Das wichtigste Kürzel der Werber lautet «ESG», also Environmental, Social, Governance, zu Deutsch Umweltschutz, Soziales und verantwortungsvolle Unternehmensführung. Wie kam es überhaupt so weit?
«ESG» ist inzwischen der globale Transformationsprozess der Wirtschaft. Im Zuge der wichtigen Bemühungen der Weltgemeinschaft um den Klimaschutz und globale Gerechtigkeit haben wir seit gut 20 Jahren Vorgaben, die den Umbau der Wirtschaft nach überprüfbaren Kriterien voranbringen sollen. Wer nicht «ESG» folgt, läuft Gefahr, wirtschaftliche, regulatorische und steuertechnische Nachteile im operativen Geschäft zu haben oder beispielsweise keine staatlichen Aufträge mehr zu erhalten. Das ist politisch gewollt und hat zu einer gewaltigen ESG-Industrie geführt: Audit-Unternehmen, Agenturen und Berater, die Unternehmen auf ihren Weg durch einen komplexen Dschungel an Parametern und Vorgaben begleiten. Ein Megageschäft. Kritisch ist zumindest die Frage, inwieweit politische Zielsetzungen in das operative Geschäft eines Unternehmens eingreifen dürfen, beispielsweise, wenn ich eine Frauenquote für ein Managementboard politisch festlege.

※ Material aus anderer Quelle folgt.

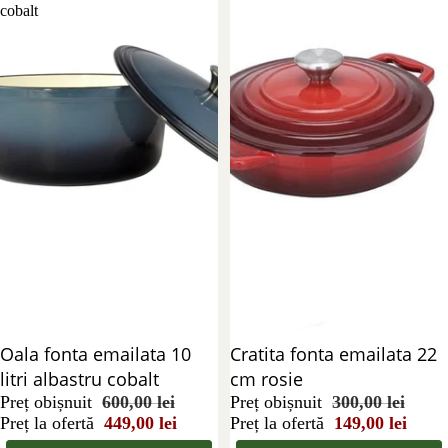
cobalt
Reducere 25%
Oala fonta emailata 10
Reducere 50%
Cratita fonta emailata 22
litri albastru cobalt
cm rosie
Preț obișnuit
600,00 lei
Preț obișnuit
300,00 lei
Preț la ofertă
449,00 lei
Preț la ofertă
149,00 lei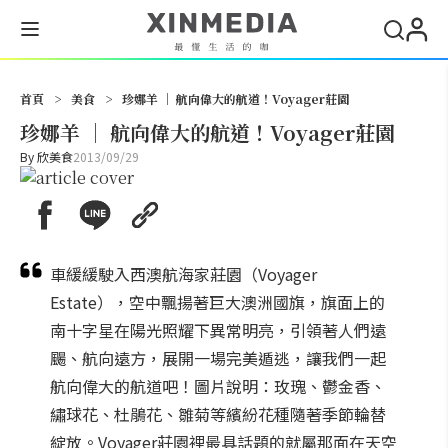
搜尋
首頁
>
美食
>
珍娜羊 │ 航向偉大的航道！Voyager莊園
珍娜羊 │ 航向偉大的航道！Voyager莊園
By
欣美食
2013/09/29
車緩緩駛入西澳航海家莊園（Voyager
Estate），空中飄揚著巨大澳洲國旗，旗面上的
南十字星在陽光照耀下異常明亮，引領著人們遠
颺、航向遠方，展開一場完美遁逃，讓我們一起
航向偉大的航道吧！圖片說明：玫瑰、鬱金香、
繡球花、杜鵑花、雛菊等繽紛花種隨著季節輪替
綻放。Voyager莊園裡最具話題的就屬那面在天空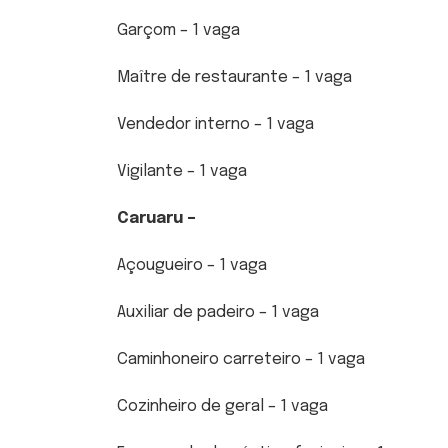
Garçom – 1 vaga
Maître de restaurante – 1 vaga
Vendedor interno – 1 vaga
Vigilante – 1 vaga
Caruaru –
Açougueiro – 1 vaga
Auxiliar de padeiro – 1 vaga
Caminhoneiro carreteiro – 1 vaga
Cozinheiro de geral – 1 vaga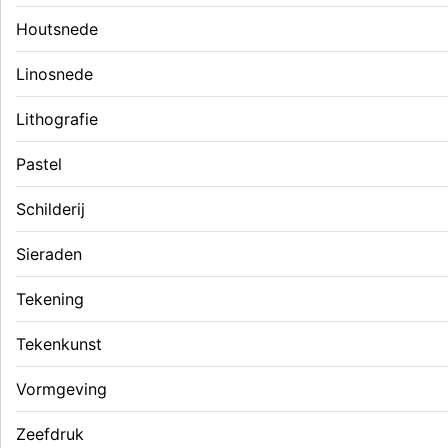
Houtsnede
Linosnede
Lithografie
Pastel
Schilderij
Sieraden
Tekening
Tekenkunst
Vormgeving
Zeefdruk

Früher verkaufte die Werbung ein Auto, heute Klimaschutz, schreiben Sie im Buch. Wünschen Sie sich die alte Werbewelt zurück?
Nein, ich wünsche mir mehr Wahrhaftigkeit, vielleicht sogar etwas wie professionelle Demut. Ich wünsche mir eine Werbung, die sich als das sieht, was sie im Kern immer war, ist und sein wird: ein Mittel, um mehr zu verkaufen. Indem sie Themen aufgreift, die nur noch am Rand mit der eigentlichen Leistung zu tun haben und nicht der eigentliche Kaufgrund sind, schadet sie sogar ihrem eigenen edlen Ansinnen: Werbung zeichnet eine Realität, die es so noch nicht gibt und wiegt uns so in einer beruhigenden Sicherheit, die eine Änderung zu einem – wie auch immer – «Besseren» verhindert. Beschaut man sich einen Grossteil der Werbung heute, dann hat man den Eindruck, wir haben alle Probleme bereits gelöst und wir müssen nichts mehr ändern. Wie bequem. Die ganze Welt bleibt, wie sie ist … nur in Grün und unter einem Regenbogen. Das wird nicht funktionieren. Ein Trugschluss. Die wahre Änderung heisst Konsumreduzierung – wollen wir und unsere Kunden das wirklich?



Das Buch «Werbung für den Zeitgeist – Wenn bunte Kampagnen in Wirtschaft und Politik die Wirklichkeit ignorieren» ist im Langen Müller Verlag erschienen.